In the third year of DIGITAL_DUETS, I joined Prof. Caldwell’s Department of Advanced Robotics at the Istituto Italiano di Tecnologia (Genoa, Italy), to tackle the second objective of the project, and leverage the flexibility of the designed technology to create an innovative DMI. Supported by a local team of researchers skilled in interaction and physical computing, I designed a control interface tailored to the features of the DIGITAL_DUETS audio/visual physical models; this consists of a custom 42’’ transparent multitouch display, where to visualize and interact with the waves produced by the diverse excitation models. Figure 6 is shot of the interface at rest, while Figure 7 shows the rendering of propagating waves.
To turn this apparatus into an expressive musical instrument, I collaborated with 7 semi-professional musicians who took part in a series of co-design sessions; the aim was to define a series of audio/visual interaction paradigms capable of engaging with the psychophysical skills of composers and performers.
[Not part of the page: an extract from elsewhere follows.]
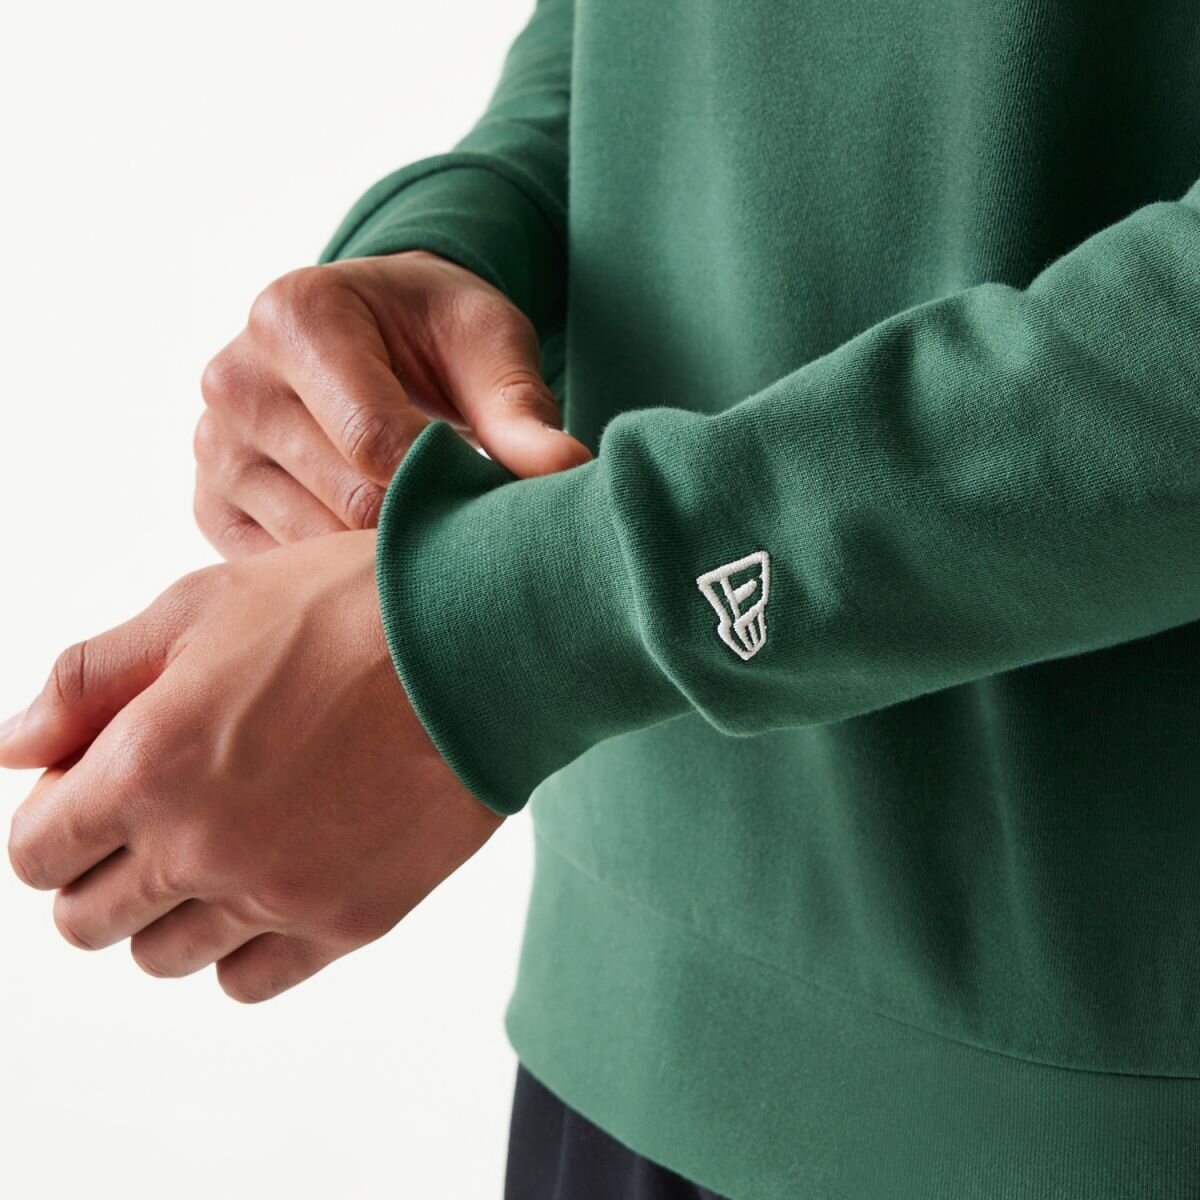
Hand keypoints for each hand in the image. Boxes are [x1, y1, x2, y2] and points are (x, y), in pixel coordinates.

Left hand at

The result is an award winning instrument, called Hyper Drumhead, that allows for idiomatic playing techniques inspired by augmented/hyper instruments, but leveraging the tremendous flexibility of physical modeling synthesis. A video presentation of the instrument can be found at the following link: paper describing its groundbreaking design won the Best Paper Award at the 43rd International Computer Music Conference (Shanghai, China), which is one of the most important music technology conferences; furthermore, it gained the first prize at the Guthman Musical Instrument Design competition 2018 (Atalanta, US), obtaining the title of best instrument of the year. This is the most prestigious award in the field, gathering an international array of the best designers, and the most innovative instruments, from both the academia and the industry.
Moreover, the Hyper Drumhead strongly impacted electronic music making and musical performance practice. A group of local musicians has already started composing with the instrument, exploring the unique possibilities unlocked by the real-time manipulation of sound wave propagation. The first pieces composed with this technology were presented in a one-day festival I co-organized in Genoa with the cultural association Disorder Drama; during this event, I introduced the instrument as well as the full scope of DIGITAL_DUETS in a public talk, followed by several demo sessions in which the audience had the chance to try some of the innovative physical modeling and interactive technologies designed over the last 3 years; the event was then concluded by the performance of an international headliner.
The Hyper Drumhead and its underlaying technology are both an unprecedented musical device and a research platform. Its potential is attracting composers, instrumentalists as well as scientists, interested in further advancing digital luthiery and, above all, in the creation of new music.